A forensics officer at the scene; the ambassador praised the swift response of the police. Picture: AP

A forensics officer at the scene; the ambassador praised the swift response of the police. Picture: AP

  • by DEREK GATOPOULO
 

The home of Germany’s ambassador to Greece was sprayed with gunfire from automatic weapons early yesterday morning, in a suspected terrorist attack the government claimed was aimed at hurting the country’s image before it takes over the presidency of the European Union.

No one was hurt in the pre dawn attack, which riddled the official residence of ambassador Wolfgang Dold with bullets from two AK-47 assault rifles. Anti-terrorism police, who recovered more than 60 bullet casings from the scene, cordoned off streets around the building following the pre-dawn shooting on a busy road in the Halandri area of the capital.

No group has claimed responsibility for the incident. Six people were briefly detained for questioning and released without charge while investigators were examining video from surveillance cameras as well as a stolen car found near the scene of the shooting, police said.

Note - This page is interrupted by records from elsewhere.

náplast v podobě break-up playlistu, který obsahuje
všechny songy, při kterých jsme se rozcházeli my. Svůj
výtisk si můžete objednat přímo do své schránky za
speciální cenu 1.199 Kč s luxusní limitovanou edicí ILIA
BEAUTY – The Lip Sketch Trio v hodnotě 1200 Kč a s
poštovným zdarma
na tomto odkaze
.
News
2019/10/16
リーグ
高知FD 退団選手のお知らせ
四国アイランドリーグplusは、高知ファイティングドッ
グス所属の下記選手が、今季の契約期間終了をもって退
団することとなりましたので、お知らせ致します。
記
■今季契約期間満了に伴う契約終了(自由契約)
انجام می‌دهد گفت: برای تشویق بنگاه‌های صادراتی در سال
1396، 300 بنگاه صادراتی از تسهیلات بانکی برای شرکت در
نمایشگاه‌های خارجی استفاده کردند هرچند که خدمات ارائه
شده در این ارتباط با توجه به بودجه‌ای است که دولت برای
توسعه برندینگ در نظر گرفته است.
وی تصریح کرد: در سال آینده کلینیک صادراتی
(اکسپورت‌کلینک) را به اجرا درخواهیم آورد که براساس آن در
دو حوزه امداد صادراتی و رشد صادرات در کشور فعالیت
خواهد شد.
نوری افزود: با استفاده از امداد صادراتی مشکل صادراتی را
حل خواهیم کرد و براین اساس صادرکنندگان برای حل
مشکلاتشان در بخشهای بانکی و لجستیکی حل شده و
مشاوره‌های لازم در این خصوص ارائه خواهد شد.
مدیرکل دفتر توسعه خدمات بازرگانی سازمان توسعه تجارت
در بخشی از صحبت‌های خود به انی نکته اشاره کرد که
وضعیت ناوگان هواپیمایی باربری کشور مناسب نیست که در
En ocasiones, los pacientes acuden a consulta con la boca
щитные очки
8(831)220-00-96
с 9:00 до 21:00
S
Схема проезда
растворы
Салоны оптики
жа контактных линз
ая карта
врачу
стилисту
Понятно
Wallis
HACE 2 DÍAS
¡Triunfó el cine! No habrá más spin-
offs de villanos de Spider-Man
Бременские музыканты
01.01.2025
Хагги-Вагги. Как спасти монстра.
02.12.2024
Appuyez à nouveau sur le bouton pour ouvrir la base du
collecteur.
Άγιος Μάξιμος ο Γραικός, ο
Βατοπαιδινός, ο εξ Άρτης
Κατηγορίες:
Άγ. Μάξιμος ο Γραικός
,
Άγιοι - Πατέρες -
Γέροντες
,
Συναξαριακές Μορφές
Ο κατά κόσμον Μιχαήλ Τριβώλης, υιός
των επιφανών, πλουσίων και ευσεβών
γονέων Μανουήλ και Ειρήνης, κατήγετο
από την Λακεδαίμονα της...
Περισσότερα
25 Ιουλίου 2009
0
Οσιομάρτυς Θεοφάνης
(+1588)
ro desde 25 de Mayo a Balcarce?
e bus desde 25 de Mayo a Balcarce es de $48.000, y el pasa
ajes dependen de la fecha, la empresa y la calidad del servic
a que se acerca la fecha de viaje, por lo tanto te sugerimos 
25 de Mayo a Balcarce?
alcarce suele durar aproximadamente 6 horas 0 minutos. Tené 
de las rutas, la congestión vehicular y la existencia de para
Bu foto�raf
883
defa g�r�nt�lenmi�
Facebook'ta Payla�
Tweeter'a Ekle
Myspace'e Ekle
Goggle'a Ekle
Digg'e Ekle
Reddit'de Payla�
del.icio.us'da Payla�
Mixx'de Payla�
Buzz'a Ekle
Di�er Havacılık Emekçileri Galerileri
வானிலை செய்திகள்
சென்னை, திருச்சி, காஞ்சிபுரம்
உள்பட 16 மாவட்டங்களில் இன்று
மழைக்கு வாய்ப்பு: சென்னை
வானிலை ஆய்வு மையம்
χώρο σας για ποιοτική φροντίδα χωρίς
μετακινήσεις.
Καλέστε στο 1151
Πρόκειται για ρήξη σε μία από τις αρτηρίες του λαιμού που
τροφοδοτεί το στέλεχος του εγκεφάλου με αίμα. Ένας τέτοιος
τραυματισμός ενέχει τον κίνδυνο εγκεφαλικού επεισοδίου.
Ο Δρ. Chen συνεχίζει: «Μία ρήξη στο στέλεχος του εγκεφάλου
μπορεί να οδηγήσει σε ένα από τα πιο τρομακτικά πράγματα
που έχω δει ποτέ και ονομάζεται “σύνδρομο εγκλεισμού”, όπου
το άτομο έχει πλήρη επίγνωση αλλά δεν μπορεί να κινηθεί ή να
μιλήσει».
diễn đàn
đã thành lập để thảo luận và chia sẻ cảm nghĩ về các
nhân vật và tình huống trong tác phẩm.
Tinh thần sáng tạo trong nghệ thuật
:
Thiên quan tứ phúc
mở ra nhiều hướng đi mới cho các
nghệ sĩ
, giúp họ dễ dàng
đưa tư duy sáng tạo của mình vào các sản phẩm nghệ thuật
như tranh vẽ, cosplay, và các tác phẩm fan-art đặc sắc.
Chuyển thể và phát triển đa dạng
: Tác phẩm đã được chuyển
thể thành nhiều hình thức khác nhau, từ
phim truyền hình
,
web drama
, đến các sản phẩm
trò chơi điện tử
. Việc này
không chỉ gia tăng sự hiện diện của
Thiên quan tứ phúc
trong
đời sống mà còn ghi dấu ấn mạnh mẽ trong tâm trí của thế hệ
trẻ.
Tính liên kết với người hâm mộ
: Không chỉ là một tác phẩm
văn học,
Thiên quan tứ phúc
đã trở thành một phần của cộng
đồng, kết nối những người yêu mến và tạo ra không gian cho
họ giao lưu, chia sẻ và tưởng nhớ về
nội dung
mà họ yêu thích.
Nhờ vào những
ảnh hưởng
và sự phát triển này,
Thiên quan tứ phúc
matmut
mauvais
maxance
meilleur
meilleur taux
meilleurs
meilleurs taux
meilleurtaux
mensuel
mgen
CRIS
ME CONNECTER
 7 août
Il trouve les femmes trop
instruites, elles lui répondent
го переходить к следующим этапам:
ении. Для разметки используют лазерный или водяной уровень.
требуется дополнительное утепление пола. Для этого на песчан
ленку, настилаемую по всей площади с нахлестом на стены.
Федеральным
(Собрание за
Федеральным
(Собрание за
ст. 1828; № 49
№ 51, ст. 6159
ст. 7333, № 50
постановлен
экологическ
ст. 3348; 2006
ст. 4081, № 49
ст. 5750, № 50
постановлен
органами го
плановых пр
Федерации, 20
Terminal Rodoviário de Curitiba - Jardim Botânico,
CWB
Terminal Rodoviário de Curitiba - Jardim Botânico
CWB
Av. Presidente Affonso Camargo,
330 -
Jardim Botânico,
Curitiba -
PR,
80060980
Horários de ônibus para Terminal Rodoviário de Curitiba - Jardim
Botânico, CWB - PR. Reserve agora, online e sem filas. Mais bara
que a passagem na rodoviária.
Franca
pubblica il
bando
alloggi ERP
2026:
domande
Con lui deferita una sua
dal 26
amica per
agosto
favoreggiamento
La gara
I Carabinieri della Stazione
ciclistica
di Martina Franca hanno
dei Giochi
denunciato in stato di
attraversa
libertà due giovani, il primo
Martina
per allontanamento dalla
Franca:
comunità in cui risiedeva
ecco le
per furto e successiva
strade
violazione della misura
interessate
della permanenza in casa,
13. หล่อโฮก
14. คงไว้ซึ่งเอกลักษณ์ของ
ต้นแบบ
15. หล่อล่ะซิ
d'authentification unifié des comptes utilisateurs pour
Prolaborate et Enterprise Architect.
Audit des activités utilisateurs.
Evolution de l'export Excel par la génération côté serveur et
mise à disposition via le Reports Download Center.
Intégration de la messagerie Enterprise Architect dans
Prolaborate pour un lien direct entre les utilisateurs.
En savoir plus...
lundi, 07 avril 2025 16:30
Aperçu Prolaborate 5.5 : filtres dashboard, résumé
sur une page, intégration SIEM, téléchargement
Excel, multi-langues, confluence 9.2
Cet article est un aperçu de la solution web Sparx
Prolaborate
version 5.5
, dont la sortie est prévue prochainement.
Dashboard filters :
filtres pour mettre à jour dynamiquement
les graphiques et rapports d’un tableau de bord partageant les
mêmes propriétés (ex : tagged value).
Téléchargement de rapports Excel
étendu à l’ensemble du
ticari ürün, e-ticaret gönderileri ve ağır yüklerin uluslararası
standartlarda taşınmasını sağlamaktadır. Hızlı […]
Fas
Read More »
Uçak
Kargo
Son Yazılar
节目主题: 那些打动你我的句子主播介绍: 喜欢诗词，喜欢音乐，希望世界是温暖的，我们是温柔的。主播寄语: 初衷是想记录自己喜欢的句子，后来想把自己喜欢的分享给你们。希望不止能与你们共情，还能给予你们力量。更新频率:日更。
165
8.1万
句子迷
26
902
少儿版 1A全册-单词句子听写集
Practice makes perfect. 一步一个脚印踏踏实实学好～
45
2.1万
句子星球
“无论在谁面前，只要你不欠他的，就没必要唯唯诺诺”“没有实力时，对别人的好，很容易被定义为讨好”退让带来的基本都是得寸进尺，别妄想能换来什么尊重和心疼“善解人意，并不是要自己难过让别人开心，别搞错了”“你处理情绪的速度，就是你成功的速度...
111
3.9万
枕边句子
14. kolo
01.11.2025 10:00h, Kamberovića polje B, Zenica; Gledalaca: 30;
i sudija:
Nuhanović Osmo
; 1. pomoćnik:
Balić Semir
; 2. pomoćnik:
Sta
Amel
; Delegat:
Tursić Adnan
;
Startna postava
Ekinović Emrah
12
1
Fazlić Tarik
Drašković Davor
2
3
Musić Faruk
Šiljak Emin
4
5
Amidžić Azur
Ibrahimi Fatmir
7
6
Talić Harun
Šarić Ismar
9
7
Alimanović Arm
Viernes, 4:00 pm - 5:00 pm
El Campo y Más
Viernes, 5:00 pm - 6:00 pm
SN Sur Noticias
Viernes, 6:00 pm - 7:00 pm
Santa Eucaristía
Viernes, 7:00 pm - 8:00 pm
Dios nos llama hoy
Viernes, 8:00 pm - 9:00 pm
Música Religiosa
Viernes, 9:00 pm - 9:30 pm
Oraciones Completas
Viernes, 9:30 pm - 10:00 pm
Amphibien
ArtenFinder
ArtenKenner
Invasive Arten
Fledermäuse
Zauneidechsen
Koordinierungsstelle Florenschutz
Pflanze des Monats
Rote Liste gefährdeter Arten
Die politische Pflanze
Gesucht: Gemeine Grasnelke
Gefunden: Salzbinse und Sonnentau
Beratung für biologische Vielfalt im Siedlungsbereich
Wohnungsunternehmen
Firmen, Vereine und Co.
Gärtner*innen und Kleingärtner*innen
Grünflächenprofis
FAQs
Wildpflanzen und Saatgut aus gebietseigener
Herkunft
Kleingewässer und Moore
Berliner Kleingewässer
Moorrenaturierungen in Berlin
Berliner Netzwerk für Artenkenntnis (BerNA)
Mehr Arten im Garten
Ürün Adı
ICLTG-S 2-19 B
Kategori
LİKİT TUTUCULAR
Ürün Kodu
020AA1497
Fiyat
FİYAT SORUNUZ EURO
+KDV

As Greece’s biggest bailout lender, Germany is often the subject of strong criticism in the country, which is suffering through a sixth year of recession and tough austerity measures imposed as a condition of its rescue loans.

Mr Dold, a 55-year-old career diplomat who has three children, thanked the government for the police’s “swift response.”

“To those responsible for this action, I state it will not affect the close and friendly relations between our two countries, and it will not reverse the country’s economic recovery,” he said in a statement.

Foreign diplomats were repeatedly targeted by far-left terrorist groups active from the mid-1970s but such attacks have been rare since a major police crackdown on radical militants that started more than a decade ago and resulted in multiple arrests and convictions.

The same building was targeted in a 1999 attack using an improvised rocket launcher that also resulted in no injuries and was claimed by the November 17 terrorist group.

Prime minister Antonis Samaras telephoned Germany’s Chancellor, Angela Merkel, as well the German ambassador following the attack. The government said it was meant to tarnish the country’s reputation during its presidency of the EU, which runs from tomorrow until the end of June.

“The Greek government expresses its outrage and outright condemnation of today’s cowardly terrorist action which had the only apparent and objective of [damaging] Greece’s image abroad,” a foreign ministry statement said. “The perpetrators will soon be brought to justice.”

The comments were echoed in Berlin.

“This is a clear signal that the bond between Germany and Greece cannot be damaged by such an attack,” said Steffen Seibert, a spokesman for Mrs Merkel.

Despite receiving bailout loans that will total 240 billion euros (£200 billion), poverty has soared in Greece since the 2010 bailout.

The country’s national debt is still considered unsustainable because of the badly weakened economy.

Eurozone countries have promised to consider new debt relief measures later this year.

The attack also drew condemnation from across the political spectrum in Greece, with the anti-bailout opposition Syriza party saying it undermined Greece’s struggle against austerity.